▸ **THE PROBLEM**
Count the lines in the rows below that contain the string "شیمیایی", treating uppercase and lowercase as different. Reply with the number only.
--- SOURCE MATERIAL Enclosed Below ---
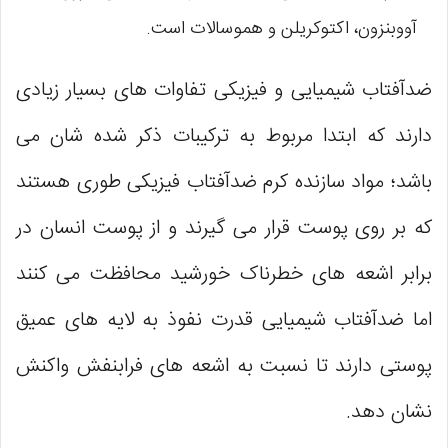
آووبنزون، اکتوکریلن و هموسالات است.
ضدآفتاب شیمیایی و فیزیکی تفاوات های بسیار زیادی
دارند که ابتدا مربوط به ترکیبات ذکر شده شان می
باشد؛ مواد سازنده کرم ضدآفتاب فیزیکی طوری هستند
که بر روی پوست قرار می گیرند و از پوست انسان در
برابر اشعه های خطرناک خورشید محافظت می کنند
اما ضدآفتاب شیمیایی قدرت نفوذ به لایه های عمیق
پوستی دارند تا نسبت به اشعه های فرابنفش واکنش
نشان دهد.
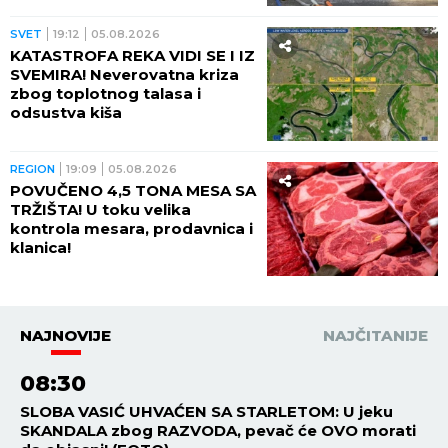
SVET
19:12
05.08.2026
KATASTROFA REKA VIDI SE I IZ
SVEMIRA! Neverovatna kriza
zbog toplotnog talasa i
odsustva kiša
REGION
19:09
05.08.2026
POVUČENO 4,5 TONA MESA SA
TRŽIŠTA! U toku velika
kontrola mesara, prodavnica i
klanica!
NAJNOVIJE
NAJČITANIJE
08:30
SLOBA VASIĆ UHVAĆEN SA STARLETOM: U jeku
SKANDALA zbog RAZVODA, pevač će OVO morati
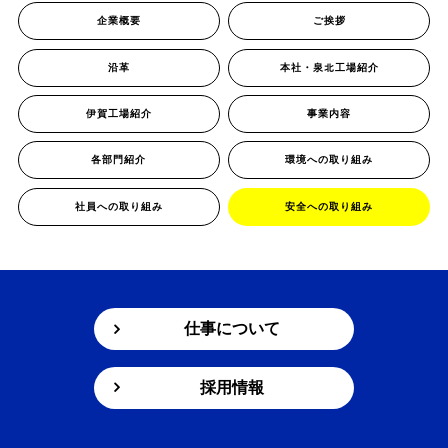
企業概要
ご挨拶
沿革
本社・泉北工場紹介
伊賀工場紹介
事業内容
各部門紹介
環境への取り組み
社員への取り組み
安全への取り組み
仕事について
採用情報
--- End of Enclosed SOURCE MATERIAL ---
--- SOURCE MATERIAL Enclosed Below ---
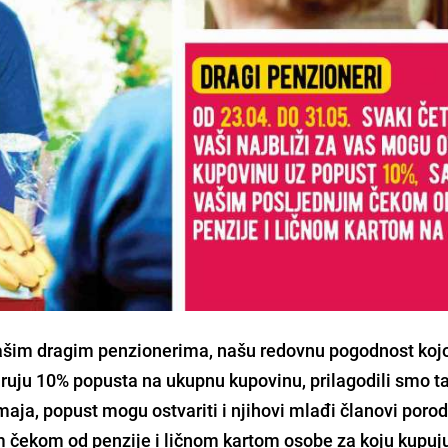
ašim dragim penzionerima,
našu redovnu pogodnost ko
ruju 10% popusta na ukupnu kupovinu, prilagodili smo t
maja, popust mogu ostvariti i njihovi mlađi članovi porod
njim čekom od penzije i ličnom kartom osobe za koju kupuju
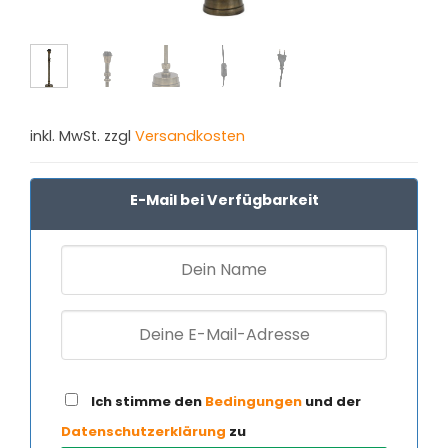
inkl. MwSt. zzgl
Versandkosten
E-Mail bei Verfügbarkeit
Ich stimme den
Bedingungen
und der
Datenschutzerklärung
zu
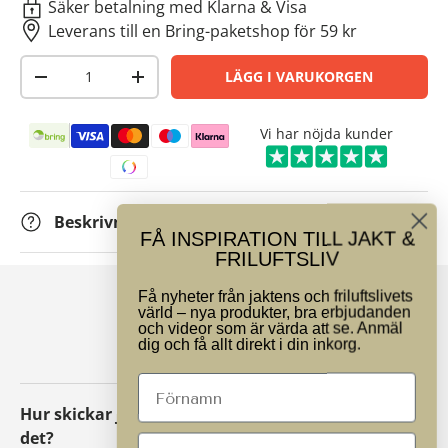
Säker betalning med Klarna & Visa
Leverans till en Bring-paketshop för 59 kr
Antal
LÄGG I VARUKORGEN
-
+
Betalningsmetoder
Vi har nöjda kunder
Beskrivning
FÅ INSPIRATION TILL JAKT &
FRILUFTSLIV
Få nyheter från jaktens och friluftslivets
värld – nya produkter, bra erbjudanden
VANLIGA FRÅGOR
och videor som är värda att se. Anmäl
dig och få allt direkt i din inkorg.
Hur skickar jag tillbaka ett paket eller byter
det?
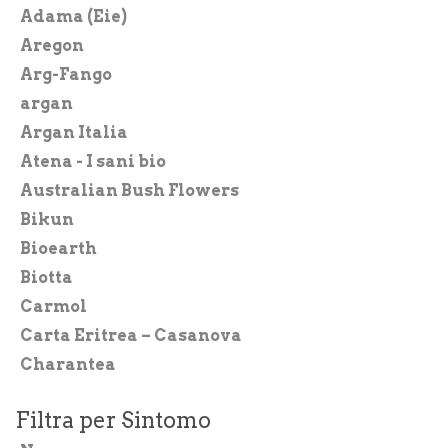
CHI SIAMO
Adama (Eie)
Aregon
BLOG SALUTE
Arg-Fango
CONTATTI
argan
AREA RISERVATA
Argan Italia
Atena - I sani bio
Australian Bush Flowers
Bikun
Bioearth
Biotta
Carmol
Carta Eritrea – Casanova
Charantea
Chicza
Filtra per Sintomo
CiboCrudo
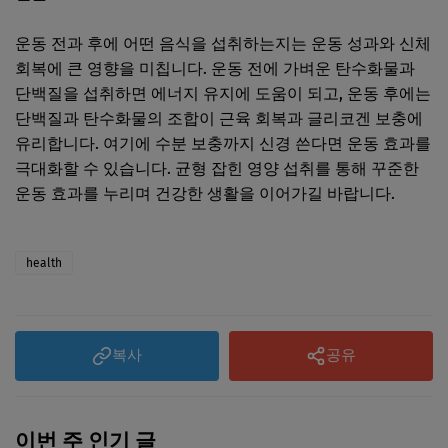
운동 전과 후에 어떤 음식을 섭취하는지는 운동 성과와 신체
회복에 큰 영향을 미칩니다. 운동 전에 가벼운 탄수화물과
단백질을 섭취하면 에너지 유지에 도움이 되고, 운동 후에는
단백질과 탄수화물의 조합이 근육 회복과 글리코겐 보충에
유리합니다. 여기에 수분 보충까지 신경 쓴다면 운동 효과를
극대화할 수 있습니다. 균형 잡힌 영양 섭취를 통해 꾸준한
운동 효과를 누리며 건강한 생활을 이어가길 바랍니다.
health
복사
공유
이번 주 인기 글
--- End of Enclosed SOURCE MATERIAL ---
▸ **FINISHED EXERCISE**
2